Arguments and Analysis
‘What Algeria 1992 can, and cannot, teach us about Egypt 2013' (Hicham Yezza, Open Democracy)
"The key and lasting parallel between the Algerian scenario and the Egyptian one relates to the moral cost of military usurpation of the democratic process. Cancelling elections, like deposing elected leaders, is a deeply wounding experience for a nation's sense of collective self, because it seems to reaffirm, however implicitly, that one segment of the population has a higher moral claim to have its vision, aspirations and desires taken seriously than any other.
As such, it fatally undermines the very social contract and national settlement that forms the basis of any cohesive, popular revolution. I am thinking here of the sense of utter alienation felt by many of those who had voted for the FIS, many of them first time voters after 30 years of abstention, who discovered their country's future was run with only one section of its citizenry -- the ‘good', ‘responsible', ‘acceptable' Algeria -- in mind.
And we see this today in Egypt: while those who support Morsi's ouster are routinely portrayed as authentically representative of the Egyptian revolution and popular will, those who oppose it, no matter how numerous, are reflexively described as mere ‘Morsi or MB supporters'.
While many of those supporting the coup claim it was a painful option, the spectacle of air shows over the skies of Cairo and helicopters flying Egyptian flags over Tahrir in celebration can only deepen the sense of anger and betrayal felt by the millions of Egyptians who felt there was nothing to celebrate."
‘Egypt's Fault Lines, and its Cartoons' (Jonathan Guyer, The New Yorker)
"The cartoonists of Egypt have been as divided as the rest of the country about the military's removal of President Mohamed Morsi from power on July 3rd.
Until recently, cartoonists at independent newspapers were not shy in depicting the excesses of the military; Morsi and the Muslim Brotherhood appeared as bumblers. In the past week, though, they have been supporting the military, which has arrested dozens of Islamists, with images of Brotherhood cadres armed to the teeth, defying military authority and inciting violence.
To take one example: in January, 2013, the Al-Masry Al-Youm cartoonist Doaa El-Adl drew Morsi at a podium alongside a blank speech bubble that dwarfed him in size. This week, El-Adl repurposed the same cartoon -- with the speech bubble packed with firearms and a grenade.
The cartoonist Shafik Salah said by phone that editors at Freedom and Justice, the daily newspaper of the Muslim Brotherhood's political party, ‘aren't in prison, but they don't have a place' to work -- the offices were shut down by the military. The paper has shrunk from fourteen to eight pages, and editors are also recycling cartoons.

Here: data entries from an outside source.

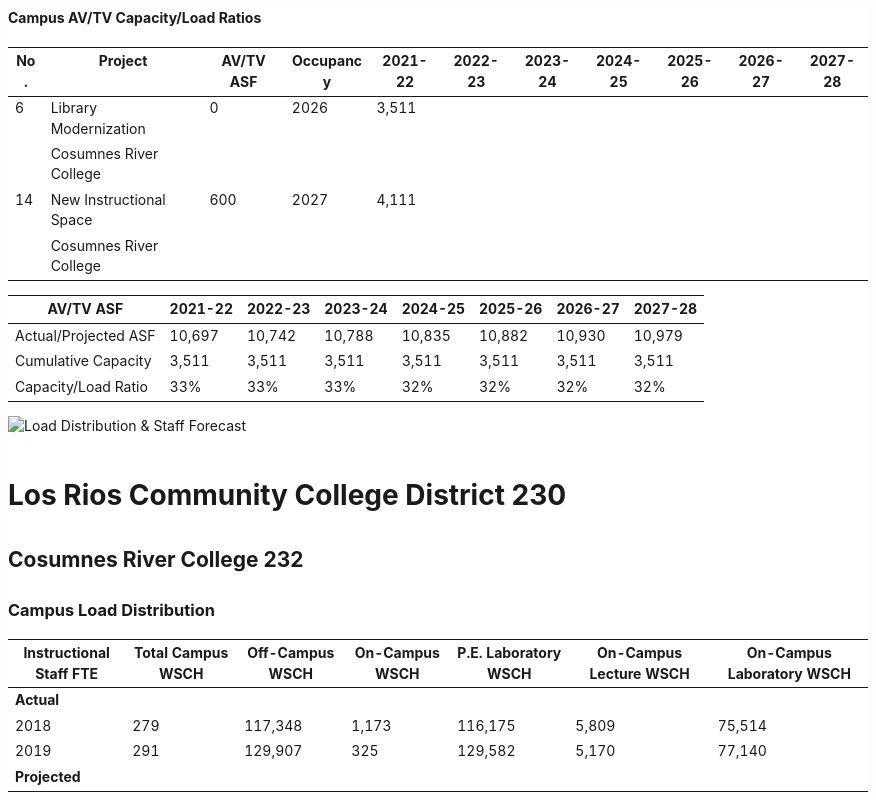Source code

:#### Campus AV/TV Capacity/Load Ratios

| No. | Project                     | AV/TV ASF | Occupancy | 2021-22 | 2022-23 | 2023-24 | 2024-25 | 2025-26 | 2026-27 | 2027-28 |
|-----|-----------------------------|-----------|-----------|---------|---------|---------|---------|---------|---------|---------|
| 6   | Library Modernization       | 0         | 2026      | 3,511   |         |         |         |         |         |         |
|     | Cosumnes River College      |           |           |         |         |         |         |         |         |         |
| 14  | New Instructional Space     | 600       | 2027      | 4,111   |         |         |         |         |         |         |
|     | Cosumnes River College      |           |           |         |         |         |         |         |         |         |

| AV/TV ASF       | 2021-22 | 2022-23 | 2023-24 | 2024-25 | 2025-26 | 2026-27 | 2027-28 |
|------------------|---------|---------|---------|---------|---------|---------|---------|
| Actual/Projected ASF | 10,697  | 10,742  | 10,788  | 10,835  | 10,882  | 10,930  | 10,979  |
| Cumulative Capacity | 3,511   | 3,511   | 3,511   | 3,511   | 3,511   | 3,511   | 3,511   |
| Capacity/Load Ratio | 33%     | 33%     | 33%     | 32%     | 32%     | 32%     | 32%     |

![Load Distribution & Staff Forecast](https://via.placeholder.com/993x768.png?text=Load+Distribution+%26+Staff+Forecast)

# Los Rios Community College District 230
## Cosumnes River College 232

### Campus Load Distribution

| Instructional Staff FTE | Total Campus WSCH | Off-Campus WSCH | On-Campus WSCH | P.E. Laboratory WSCH | On-Campus Lecture WSCH | On-Campus Laboratory WSCH |
|-------------------------|-------------------|------------------|-----------------|----------------------|------------------------|---------------------------|
| **Actual**              |                   |                  |                 |                      |                        |                           |
| 2018                    | 279               | 117,348          | 1,173           | 116,175              | 5,809                  | 75,514                    | 34,852                    |
| 2019                    | 291               | 129,907          | 325             | 129,582              | 5,170                  | 77,140                    | 47,271                    |
| **Projected**           |                   |                  |                 |                      |                        |                           |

In one of Salah's cartoons from April, republished this week, a white bird (labeled ‘the revolution') pops a hole in Mubarak's floating device, marked ‘the counterrevolution.' In a cartoon by Hazem Wahba -- published twice this week -- a mustached man says, to his two bearded friends, ‘Hold out and be strong, brothers. I swear that victory is soon, and don't be sad. God is with us.' In the upper corner of every page of the paper, the words ‘The Legitimate President' are printed."